One part of the body where cosmetic surgery is still in its infancy is the feet, but not for long perhaps. Dr Suzanne Levine has made a name for herself among the style conscious women of Manhattan, who turn to her when they can't fit into designer high heels.
"It's up to patients to be able to enjoy their lifestyle," says Dr Levine, who performs a range of operations such as toe-shortening at her Institute Beauté clinic.
It has echoes of the ancient Chinese practice of foot binding, yet her patients are anything but enslaved.
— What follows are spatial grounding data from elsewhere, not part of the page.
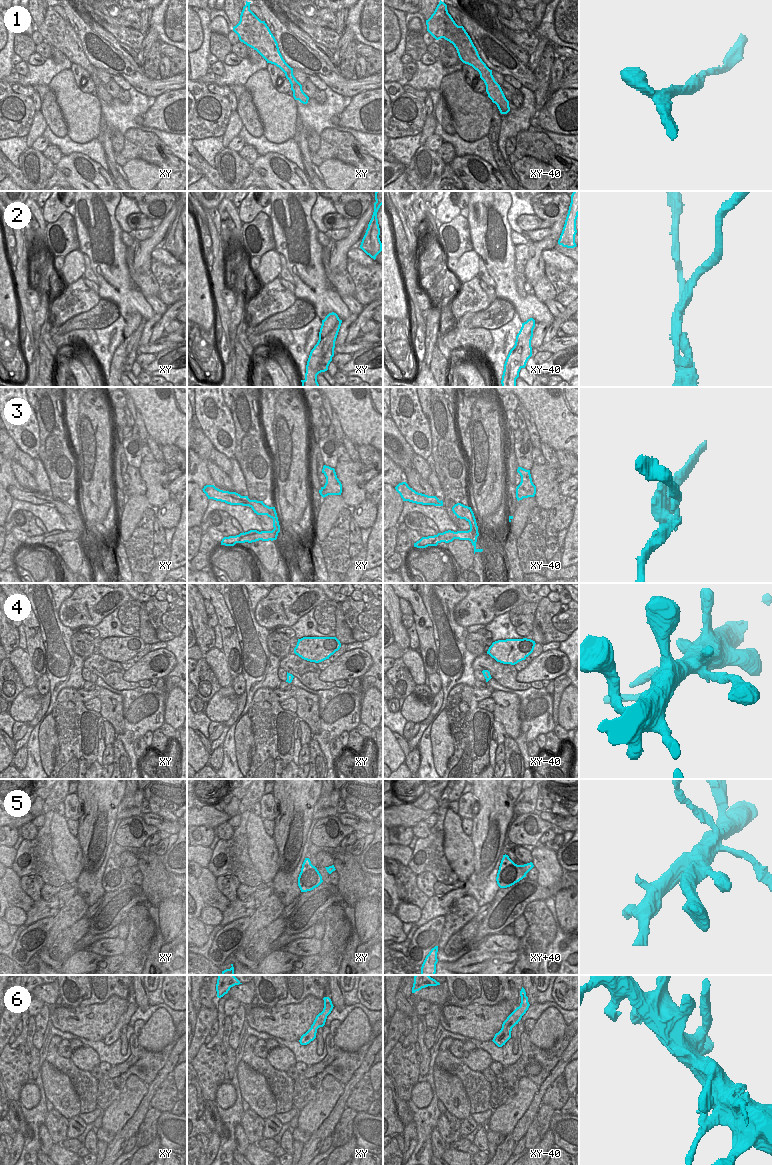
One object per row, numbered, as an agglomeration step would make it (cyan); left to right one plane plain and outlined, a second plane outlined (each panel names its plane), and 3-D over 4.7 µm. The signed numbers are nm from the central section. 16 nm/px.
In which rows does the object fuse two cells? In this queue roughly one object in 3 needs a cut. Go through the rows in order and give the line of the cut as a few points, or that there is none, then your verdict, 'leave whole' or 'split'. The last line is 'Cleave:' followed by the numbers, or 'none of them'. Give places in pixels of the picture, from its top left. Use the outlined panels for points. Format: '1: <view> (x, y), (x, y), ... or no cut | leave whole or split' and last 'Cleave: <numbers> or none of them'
1: xy-40 (491, 98), (493, 101) | split
2: xy (339, 319), (325, 338), (321, 371) | split
3: xy-40 (470, 529), (477, 530) | split
4: xy (287, 677), (289, 682) | split
5: no cut | leave whole
6: no cut | leave whole
Cleave: 1, 2, 3, 4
Many are "baby-boomer" career women in their 50s, whose feet have weathered a lifetime of discomfort in what the doctor calls "limousine shoes" - precipitously high with virtually no structure.
Dr Levine resets the bones in the foot, and, with lasers, returns a healthy glow to the skin.
So-called claw toes (see above) stick out beyond the big toe
They are incompatible with pointy shoes and can be shortened with bone removal
Other foot options include narrowing and collagen injections
Dr Magdi Greiss, a leading foot surgeon in the UK, frowns on such procedures.
"Last week a 16-year-old girl asked me to remove the inherited bunions on her foot because her boyfriend didn't like them," says Dr Greiss. "Do they hurt, I asked. No, she replied. So I told her to get a new boyfriend."
Yet he concedes that cosmetic foot surgery is creeping to these shores - already some clinics give collagen injections in the feet for high-heel wearers.
"Removing a bunion is a serious piece of surgery that involves slicing through the bone. There's a lot of pain. So I say, if it's not painful to start with, don't create more pain."
WHAT'S BEING DONE?
No longer is plastic surgery limited to facelifts and tummy tucks. Today's procedures can remodel those with cash to burn from head to toe:
- Breast implants now come coated in biocompatible titanium - to reduce the risk of the body rejecting foreign matter. There's no word on the risk of setting off airport metal detectors.
- Surplus fat can be sucked from the upper arms and injected into thinning, aging hands.
- Butt implants fill out a flat rear - these are placed just above the sitting area so weight isn't placed on them.
- Don't like that sticky-out belly button? Umbilicoplasty turns that "outy" inwards.
- Men can have their "man breasts" reduced - and those who dream of a gym-fit bod can opt for silicone pectoral implants.
- Stiletto-wearers can have their feet padded and toes shortened to make those Manolos more comfortable.
- For improvements of a particularly intimate nature, surgery can offer practically any kind of increase or decrease in size or alteration to shape.